As children, we looked forward to our birthday all year. As the day drew closer, the excitement culminated on our special day, and the worst day was the day after our birthday because that meant 364 days until our next birthday. As parents, we celebrate the births of our children. We recognize the significance of that day—the day we became parents and our lives were never the same. We look at our children, and we experience a sense of amazement and wonder, remembering that first moment of true love. While we do this all through the year, the occasion of a birthday allows us to truly reflect on the miracle of life and the blessing of our children.
Because of this love, we want our children to have memorable birthdays. As I began to contemplate this, in an attempt to understand it, I began asking my family and friends to tell me about their most memorable birthday. By doing this, I was reminded of the fact that the word memorable does not always possess a positive connotation. There was that one 13th birthday party attended by only one friend, or that particular birthday when the only gift was a pair of blue jeans. Although these responses were different from what I anticipated, they contributed to my overall understanding and conclusion—a memorable birthday is not the result of an awesome gift or a huge party but rather the emotions one experiences on his or her birthday.
When placing an emphasis on the importance of one’s birthday, parents make their children feel special and create a positive emotional associate with the event. In her article “Remembering the Details: Effects of Emotion,” Elizabeth Kensinger, of Boston College’s Department of Psychology, mentions the relationship of emotions and memories stating, “It has long been known that experiences that elicit arousal are more likely to be remembered than experiences that do not evoke an emotional response,” and she cites various studies that support this idea. With this in mind, we, as parents, can do everything possible to guarantee that our children not only know and understand how special they are to us but also create moments that provide a positive emotional response—moments like a birthday.
A birthday is not like every other day of the year.
By making sure that our children’s birthdays are different from every other day of the year, we can show our children the significance of this special day. This is the only day that my boys get to eat cake for breakfast, and the world revolves around them. They have a special birthday crown and cape that they can wear, and we spend the day together doing activities of their choosing. Whether it is playing at Pump It Up or taking a hike on the Mississippi Science Museum trails, the day is devoted to their enjoyment and happiness.
Traditions make me feel special.
Having special birthday traditions is one way to separate this day from the rest and help our children feel special and loved. When reflecting on her most memorable birthday, Madison mother Greer Proctor-Dickson talked about the special, homemade birthday cake made by her mama, hearing the story of her birth, and eating at the restaurant of her choice. She recognized that these traditions, her “birthday things,” made her “feel special and loved.” Similarly, Shannon Stoker, mother of two, thought of the “Happy Birthday” banner that her mom always had hanging when she woke up on her birthday.
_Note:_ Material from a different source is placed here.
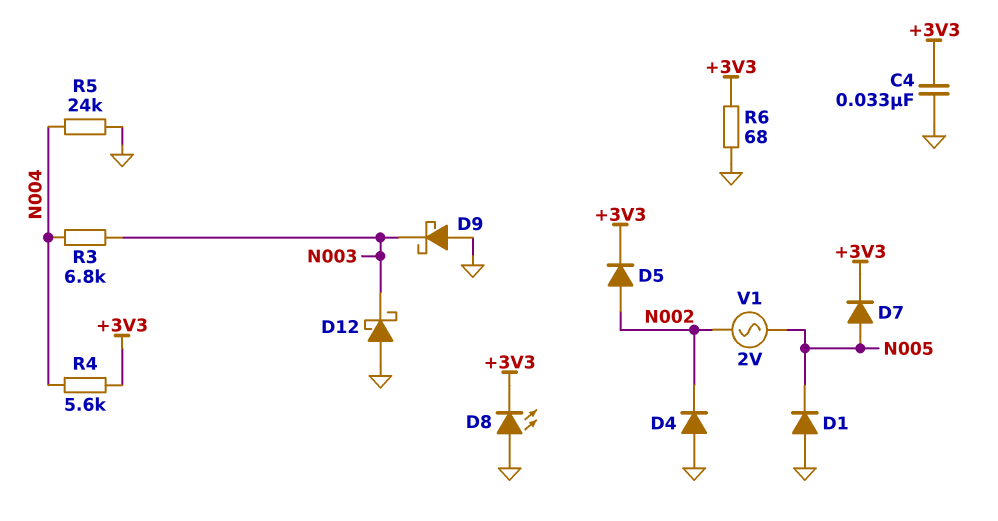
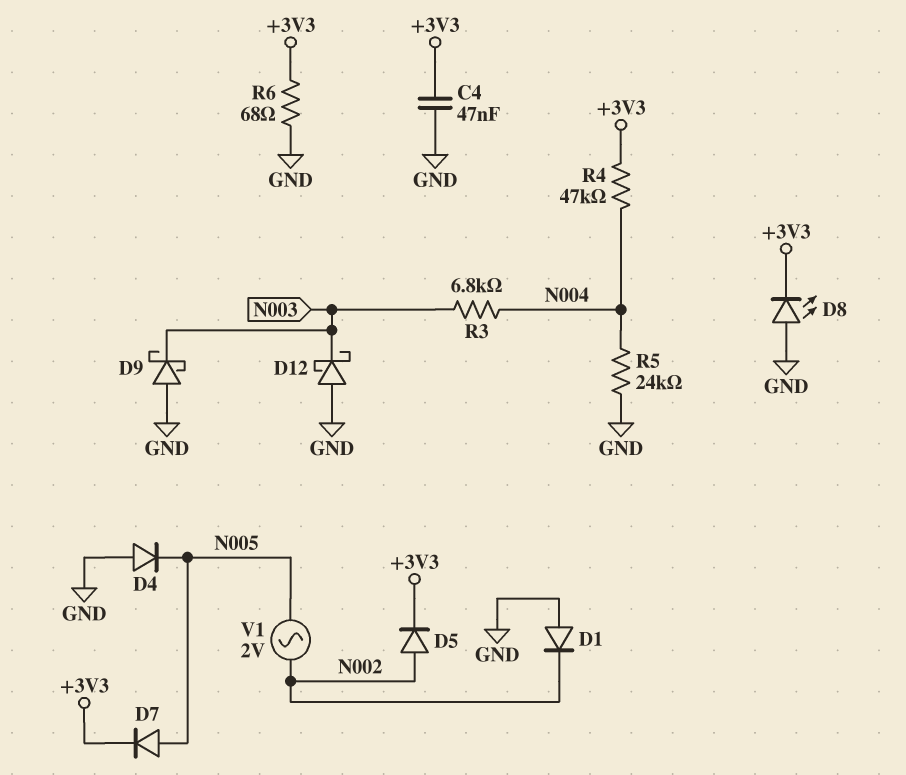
C4: 33nF (+3V3, GND) -> 47nF (+3V3, GND)
D1: diode (A GND, K N005) -> diode (A GND, K N002)
D4: diode (A GND, K N002) -> diode (A GND, K N005)
R4: 5.6k (+3V3, N004) -> 47k (+3V3, N004)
Shannon said, “Nothing crazy, but just a great feeling and memory each time.” Both Greer and Shannon recognize the feelings that these traditions created and choose to continue these same traditions with their children.
It’s the thought that counts.
Nothing can make a person feel more special than having others take the time to plan a special event or a special gift. The cost is irrelevant; the sentiment is priceless. Brandon mom Christi Henderson describes her most memorable birthday as “a really special night.” Her family and friends surprised her with a party for her 16th birthday, and her dad created a “book full of letters from everyone that was at the party.” She still cherishes this book and the memory of this special day. Handmade gifts, gifts that take effort, time, and thought, can make our children feel important and special.
Put the happy in happy birthday.
As parents we have the ability to make each birthday a magical one creating positive emotions that have a lasting effect. It is our job to put the happy in happy birthday—making memories for our children that will last a lifetime.